[Page-level text extractions]
◆ ◆ ◆ ◆ ◆ ◆ ◆

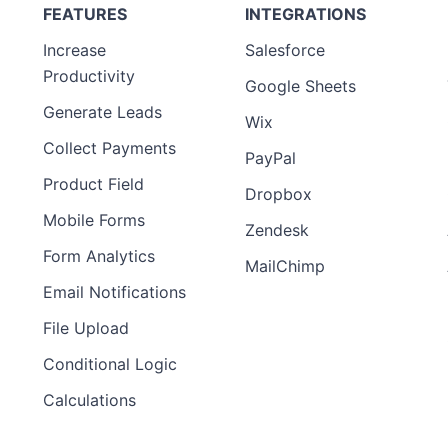
FEATURES
INTEGRATIONS
Increase
Salesforce
Productivity
Google Sheets
Generate Leads
Wix
Collect Payments
PayPal
Product Field
Dropbox
Mobile Forms
Zendesk
Form Analytics
MailChimp
Email Notifications
File Upload
Conditional Logic
Calculations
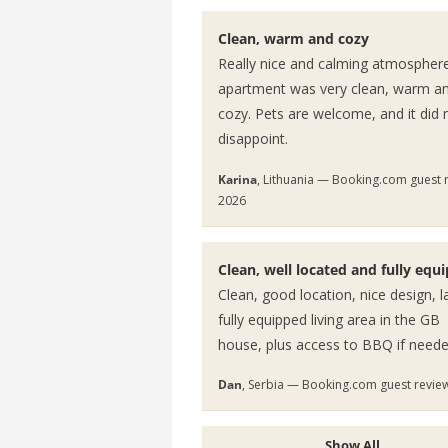
Clean, warm and cozy
Really nice and calming atmospher
apartment was very clean, warm a
cozy. Pets are welcome, and it did 
disappoint.
Karina
, Lithuania — Booking.com guest 
2026
Clean, well located and fully equ
Clean, good location, nice design, l
fully equipped living area in the GB
house, plus access to BBQ if neede
Dan
, Serbia — Booking.com guest revie
Show All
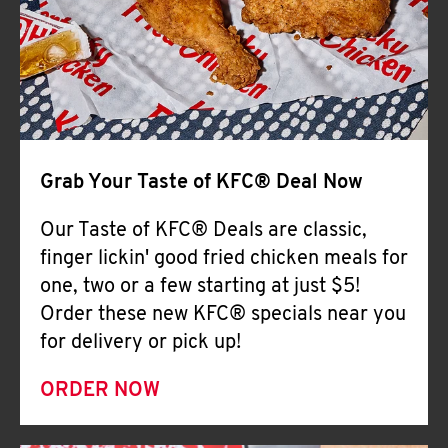
Help
Grab Your Taste of KFC® Deal Now
Our Taste of KFC® Deals are classic,
finger lickin' good fried chicken meals for
one, two or a few starting at just $5!
Order these new KFC® specials near you
for delivery or pick up!
ORDER NOW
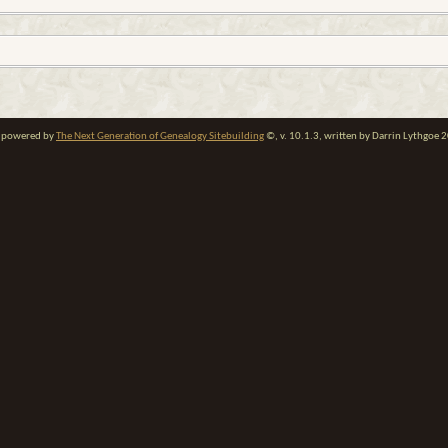
te powered by
The Next Generation of Genealogy Sitebuilding
©, v. 10.1.3, written by Darrin Lythgoe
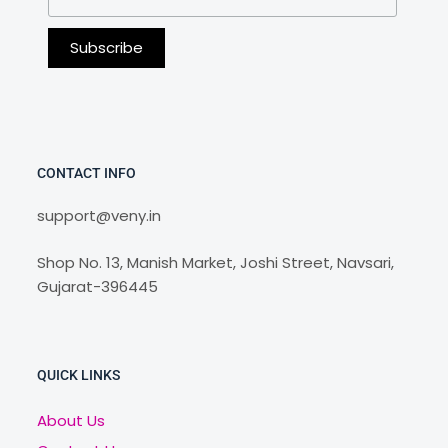
CONTACT INFO
support@veny.in
Shop No. 13, Manish Market, Joshi Street, Navsari,
Gujarat-396445
QUICK LINKS
About Us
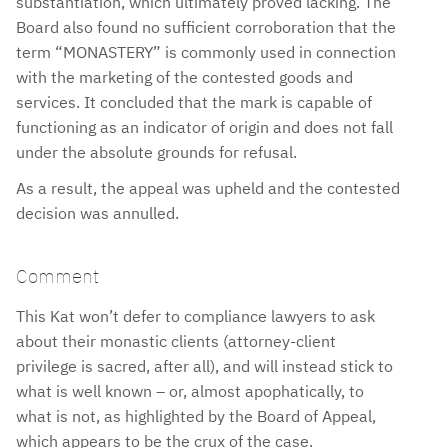
substantiation, which ultimately proved lacking. The
Board also found no sufficient corroboration that the
term “MONASTERY” is commonly used in connection
with the marketing of the contested goods and
services. It concluded that the mark is capable of
functioning as an indicator of origin and does not fall
under the absolute grounds for refusal.
As a result, the appeal was upheld and the contested
decision was annulled.
Comment
This Kat won’t defer to compliance lawyers to ask
about their monastic clients (attorney-client
privilege is sacred, after all), and will instead stick to
what is well known – or, almost apophatically, to
what is not, as highlighted by the Board of Appeal,
which appears to be the crux of the case.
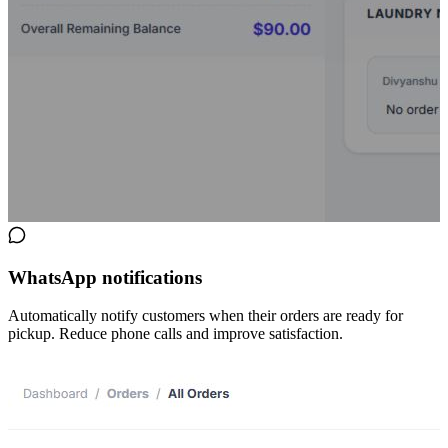
WhatsApp notifications
Automatically notify customers when their orders are ready for
pickup. Reduce phone calls and improve satisfaction.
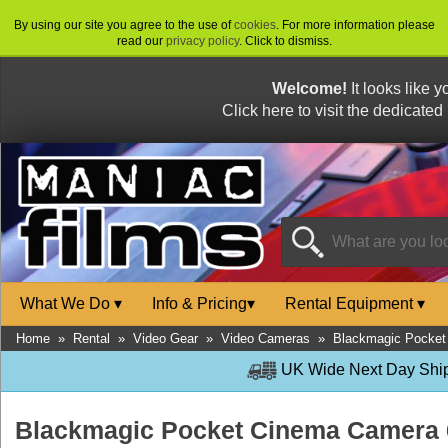
By using our site you agree to the use of
cookies
. For more information please
read our
privacy policy
. Click to dismiss.
Welcome!
It looks like 
Click here to visit the dedicated
What We Do
▾
Info & Pricing
▾
Rental Equipment
▾
Home
»
Rental
»
Video Gear
»
Video Cameras
»
Blackmagic Pocket
UK Wide Next Day Shipp
Blackmagic Pocket Cinema Camera 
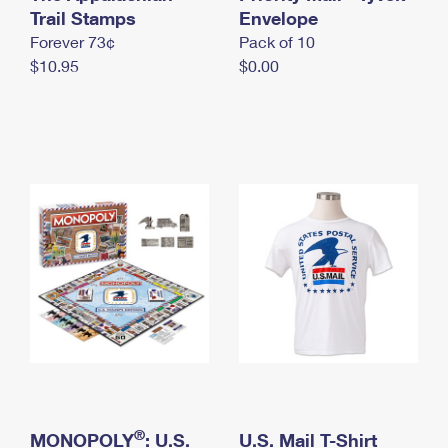
International Business Shipping
Trail Stamps
First-Class Mail International
Envelope
Money Orders
Forever 73¢
Pack of 10
Managing Business Mail
Filing an International Claim
Filing a Claim
$10.95
$0.00
USPS & Web Tools APIs
Requesting an International Refund
Requesting a Refund
Prices
®
MONOPOLY
: U.S.
U.S. Mail T-Shirt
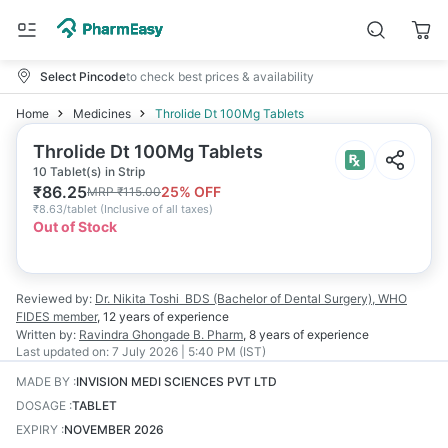
Select Pincode
to check best prices & availability
Home
Medicines
Throlide Dt 100Mg Tablets
Throlide Dt 100Mg Tablets
10 Tablet(s) in Strip
₹
86.25
25
% OFF
MRP
₹
115.00
₹
8.63/tablet
(
Inclusive of all taxes
)
Out of Stock
Reviewed by:
Dr. Nikita Toshi
BDS (Bachelor of Dental Surgery), WHO
FIDES member
,
12 years
of experience
Written by:
Ravindra Ghongade
B. Pharm
,
8 years
of experience
Last updated on:
7 July 2026 | 5:40 PM (IST)
MADE BY
:
INVISION MEDI SCIENCES PVT LTD
DOSAGE
:
TABLET
EXPIRY
:
NOVEMBER 2026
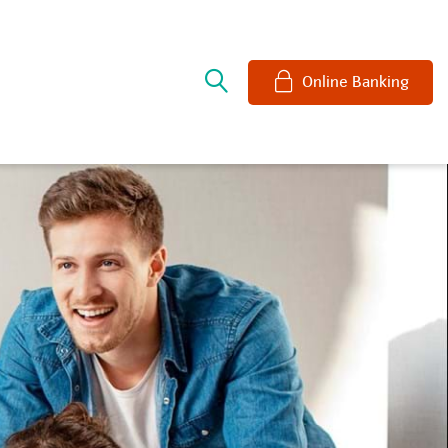
e
Online Banking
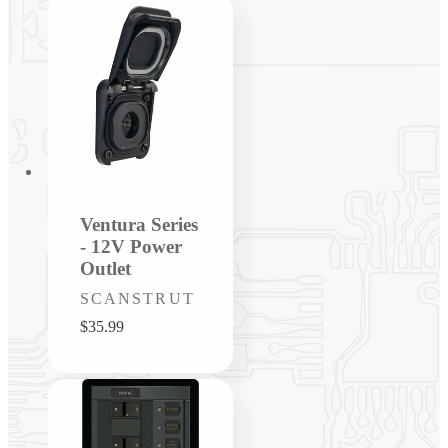
Ventura Series
- 12V Power
Outlet
Vendor:
SCANSTRUT
Regular
$35.99
price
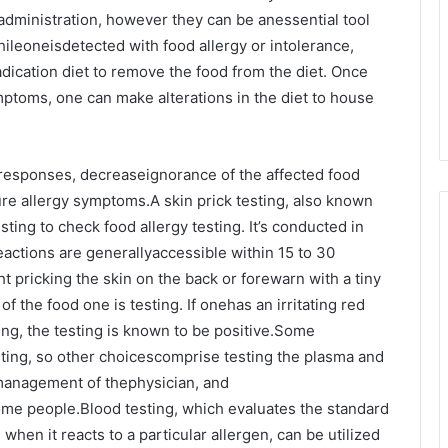
tadministration, however they can be anessential tool
Whileoneisdetected with food allergy or intolerance,
dication diet to remove the food from the diet. Once
ptoms, one can make alterations in the diet to house
ic responses, decreaseignorance of the affected food
ure allergy symptoms.A skin prick testing, also known
esting to check food allergy testing. It’s conducted in
eactions are generallyaccessible within 15 to 30
ht pricking the skin on the back or forewarn with a tiny
of the food one is testing. If onehas an irritating red
ng, the testing is known to be positive.Some
sting, so other choicescomprise testing the plasma and
 management of thephysician, and
ome people.Blood testing, which evaluates the standard
 when it reacts to a particular allergen, can be utilized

◆ ◆ ◆ ◆ ◆ ◆ ◆

Work to be completed:
Look through the entries and copy every line in which the string "International" appears.

Output for this exercise:
International Business Shipping
First-Class Mail International
Filing an International Claim
Requesting an International Refund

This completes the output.